The book's final section, "Songs of Experience," describes the adventure of her journey to a more knowledgeable peace. Philip Pullman, author of the "His Dark Materials" trilogy, told Miller, "You can't regain the grace you've lost. The only thing to do is go on through that and eventually acquire the other sort of grace, the conscious grace." She decides "to apply the same principle to reading," wondering, "what if I decided to know even more, to learn more, about how the Chronicles came to be written and all the various ways they have been and can be read?"
She goes to England to see the landscapes that may have inspired Narnia, because "for me, the Chronicles were first and foremost about a place. More than I wanted to meet Lucy or to romp with Aslan, I wanted to go to Narnia." She provides, as no other critic has, a full sense of the Chronicles' place in the history of English literature. She describes Narnia's genesis in Lewis' friendships, especially with J.R.R. Tolkien.
The climax of this section is Miller's persuasive, original argument about the crux of the Chronicles' power. The books continue an imaginative tradition that transcends dualities of goodness and wickedness. This "third way" is the folkloric realm of the Faerie, or Otherworld, the home of fauns, satyrs, nymphs and other figures that "intrude a welcome hint of wildness and uncertainty into a universe that is in danger of being a little too self-explanatory," as Lewis once wrote. The essay from which this passage comes is not about Narnia, but Miller astutely applies it to that world: The supposedly Christian Narnia, she notes, is largely populated by such characters.

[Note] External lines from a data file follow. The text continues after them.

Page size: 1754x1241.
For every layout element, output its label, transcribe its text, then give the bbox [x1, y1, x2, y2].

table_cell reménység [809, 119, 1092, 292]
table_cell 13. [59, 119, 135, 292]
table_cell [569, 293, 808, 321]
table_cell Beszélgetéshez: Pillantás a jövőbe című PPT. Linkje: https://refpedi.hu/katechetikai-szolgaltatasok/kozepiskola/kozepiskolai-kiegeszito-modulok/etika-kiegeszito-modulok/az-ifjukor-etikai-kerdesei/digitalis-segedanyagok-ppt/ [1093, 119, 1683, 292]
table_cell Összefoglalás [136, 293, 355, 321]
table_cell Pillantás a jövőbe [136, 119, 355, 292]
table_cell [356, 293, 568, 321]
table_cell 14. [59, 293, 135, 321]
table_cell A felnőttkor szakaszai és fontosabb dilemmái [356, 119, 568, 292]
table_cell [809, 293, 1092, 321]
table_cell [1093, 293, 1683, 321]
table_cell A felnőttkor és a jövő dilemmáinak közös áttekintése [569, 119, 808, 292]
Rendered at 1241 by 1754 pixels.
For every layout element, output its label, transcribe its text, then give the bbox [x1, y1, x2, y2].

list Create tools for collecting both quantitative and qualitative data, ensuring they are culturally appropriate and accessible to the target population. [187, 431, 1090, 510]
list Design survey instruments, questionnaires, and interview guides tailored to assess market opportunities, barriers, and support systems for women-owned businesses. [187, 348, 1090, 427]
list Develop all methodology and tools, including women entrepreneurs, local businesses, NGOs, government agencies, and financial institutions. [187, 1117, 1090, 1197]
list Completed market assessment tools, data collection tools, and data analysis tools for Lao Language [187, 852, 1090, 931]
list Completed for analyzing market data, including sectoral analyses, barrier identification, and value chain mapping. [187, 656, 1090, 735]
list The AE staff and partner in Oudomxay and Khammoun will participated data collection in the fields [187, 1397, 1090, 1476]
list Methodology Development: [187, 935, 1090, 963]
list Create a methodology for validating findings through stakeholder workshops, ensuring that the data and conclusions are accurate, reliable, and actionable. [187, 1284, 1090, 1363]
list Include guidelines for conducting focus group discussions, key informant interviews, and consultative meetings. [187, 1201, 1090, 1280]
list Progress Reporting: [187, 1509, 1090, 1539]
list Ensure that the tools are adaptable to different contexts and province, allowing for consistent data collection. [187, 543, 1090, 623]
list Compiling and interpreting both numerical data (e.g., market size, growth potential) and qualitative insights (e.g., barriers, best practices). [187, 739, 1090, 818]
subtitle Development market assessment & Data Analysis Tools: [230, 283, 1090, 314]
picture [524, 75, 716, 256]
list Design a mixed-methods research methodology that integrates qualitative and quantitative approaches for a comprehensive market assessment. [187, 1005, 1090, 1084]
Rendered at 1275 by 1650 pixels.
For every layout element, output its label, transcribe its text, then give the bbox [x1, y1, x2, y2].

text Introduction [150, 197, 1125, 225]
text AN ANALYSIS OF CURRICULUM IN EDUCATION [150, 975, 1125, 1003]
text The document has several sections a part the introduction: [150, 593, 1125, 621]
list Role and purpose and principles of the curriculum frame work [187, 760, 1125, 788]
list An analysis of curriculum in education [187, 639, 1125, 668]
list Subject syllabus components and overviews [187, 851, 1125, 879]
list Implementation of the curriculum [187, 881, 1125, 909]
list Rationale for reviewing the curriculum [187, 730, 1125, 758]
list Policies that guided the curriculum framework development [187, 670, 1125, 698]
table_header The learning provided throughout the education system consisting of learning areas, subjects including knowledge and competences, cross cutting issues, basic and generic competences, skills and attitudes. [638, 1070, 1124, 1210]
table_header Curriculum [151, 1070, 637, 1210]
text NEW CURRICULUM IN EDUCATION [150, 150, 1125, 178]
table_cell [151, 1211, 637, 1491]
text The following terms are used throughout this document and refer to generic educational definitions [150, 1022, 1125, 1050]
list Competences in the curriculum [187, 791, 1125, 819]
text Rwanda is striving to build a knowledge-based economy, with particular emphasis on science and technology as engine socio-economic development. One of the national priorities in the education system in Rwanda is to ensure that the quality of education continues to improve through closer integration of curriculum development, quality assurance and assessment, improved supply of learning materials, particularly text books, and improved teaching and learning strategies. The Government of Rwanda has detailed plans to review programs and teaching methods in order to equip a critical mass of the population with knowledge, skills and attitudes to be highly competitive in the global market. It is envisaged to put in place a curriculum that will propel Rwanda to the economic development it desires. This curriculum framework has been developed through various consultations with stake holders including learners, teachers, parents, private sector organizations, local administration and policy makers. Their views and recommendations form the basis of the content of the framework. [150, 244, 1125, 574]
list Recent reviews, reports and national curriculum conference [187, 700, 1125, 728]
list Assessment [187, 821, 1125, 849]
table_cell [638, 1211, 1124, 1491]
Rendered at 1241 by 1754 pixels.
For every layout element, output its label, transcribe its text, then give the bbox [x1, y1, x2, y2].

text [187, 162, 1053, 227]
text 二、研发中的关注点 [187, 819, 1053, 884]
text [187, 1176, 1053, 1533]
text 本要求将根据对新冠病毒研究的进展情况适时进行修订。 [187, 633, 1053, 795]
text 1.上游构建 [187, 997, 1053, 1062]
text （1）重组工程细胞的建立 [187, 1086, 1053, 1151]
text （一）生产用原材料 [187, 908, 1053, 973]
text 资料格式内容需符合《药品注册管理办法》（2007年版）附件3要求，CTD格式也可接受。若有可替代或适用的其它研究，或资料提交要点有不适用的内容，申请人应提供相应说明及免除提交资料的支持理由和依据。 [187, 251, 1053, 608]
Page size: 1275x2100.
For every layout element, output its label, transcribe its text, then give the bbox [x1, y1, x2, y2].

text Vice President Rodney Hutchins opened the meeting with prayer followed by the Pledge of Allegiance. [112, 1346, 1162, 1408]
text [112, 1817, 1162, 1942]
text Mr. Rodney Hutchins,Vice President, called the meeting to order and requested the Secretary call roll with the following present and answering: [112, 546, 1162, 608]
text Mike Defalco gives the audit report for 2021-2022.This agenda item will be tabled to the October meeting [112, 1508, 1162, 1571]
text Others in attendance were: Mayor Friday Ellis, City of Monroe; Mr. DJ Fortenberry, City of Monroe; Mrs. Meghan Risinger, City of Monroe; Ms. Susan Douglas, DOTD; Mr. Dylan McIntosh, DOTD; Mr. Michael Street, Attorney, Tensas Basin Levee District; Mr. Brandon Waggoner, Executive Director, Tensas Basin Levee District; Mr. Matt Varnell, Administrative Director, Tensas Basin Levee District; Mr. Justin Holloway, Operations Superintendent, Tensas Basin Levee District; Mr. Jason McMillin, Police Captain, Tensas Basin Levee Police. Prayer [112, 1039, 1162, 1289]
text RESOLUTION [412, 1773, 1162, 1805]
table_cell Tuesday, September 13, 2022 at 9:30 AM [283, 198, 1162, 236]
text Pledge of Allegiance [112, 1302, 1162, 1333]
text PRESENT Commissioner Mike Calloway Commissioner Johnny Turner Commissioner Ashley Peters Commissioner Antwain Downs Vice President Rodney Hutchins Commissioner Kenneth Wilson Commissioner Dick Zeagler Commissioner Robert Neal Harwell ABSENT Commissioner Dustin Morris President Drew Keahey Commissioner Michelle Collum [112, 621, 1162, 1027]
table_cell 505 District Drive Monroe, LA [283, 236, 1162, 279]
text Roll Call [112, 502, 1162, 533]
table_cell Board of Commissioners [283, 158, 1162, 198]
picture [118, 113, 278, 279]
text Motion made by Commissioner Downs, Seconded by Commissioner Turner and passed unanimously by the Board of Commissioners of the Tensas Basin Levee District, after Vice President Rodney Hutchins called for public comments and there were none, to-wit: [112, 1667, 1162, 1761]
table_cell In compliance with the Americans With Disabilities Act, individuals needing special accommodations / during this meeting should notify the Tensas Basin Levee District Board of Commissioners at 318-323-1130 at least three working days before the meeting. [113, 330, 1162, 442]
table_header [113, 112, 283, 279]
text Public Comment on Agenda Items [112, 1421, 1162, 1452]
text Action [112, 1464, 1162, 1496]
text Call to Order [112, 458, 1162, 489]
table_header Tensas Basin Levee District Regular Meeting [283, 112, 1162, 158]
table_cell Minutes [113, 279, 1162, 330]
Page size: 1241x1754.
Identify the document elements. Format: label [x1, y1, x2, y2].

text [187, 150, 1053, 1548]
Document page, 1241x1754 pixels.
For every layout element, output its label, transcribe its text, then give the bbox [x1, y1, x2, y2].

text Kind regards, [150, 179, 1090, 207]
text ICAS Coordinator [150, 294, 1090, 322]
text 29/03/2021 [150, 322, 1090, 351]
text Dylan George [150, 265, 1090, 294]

The heart of every believer is fed, and even sustained, by veins of unbelief. Faith is not only a gift but also a choice and always exists in tension with its opposite. Miller deftly excavates this dynamic in Lewis. Yet in her explication of Otherworld, and elsewhere in the book, Miller concludes from such observations that Lewis was less Christian than he thought he was, rather than allowing his Christianity to expand her notion of what Christian faith might be.
My only disappointment with "The Magician's Book" is that Miller chose not to delve more deeply into this aspect of Lewis and the Chronicles. It's impossible for Miller to "fly over" Lewis' Christianity, as she intended to, because Christianity is the hinge on which her whole story of disillusionment and re-enchantment turns. Christianity is the negative space against which her subtitle ("A Skeptic's Adventures in Narnia") defines the subject of her book. If Miller had more energetically applied her critical skills to interpreting Lewis' theology, the triumph of this book would have been complete.
But there are no perfect memoirs, just as there are no perfect stories. "The Magician's Book," despite its passionate, human flaw, abounds with a rare quality that most literary criticism lacks, the quality of hopeful longing that helped lead Lewis to imagine Narnia, the quality that he prized above almost all others: joy.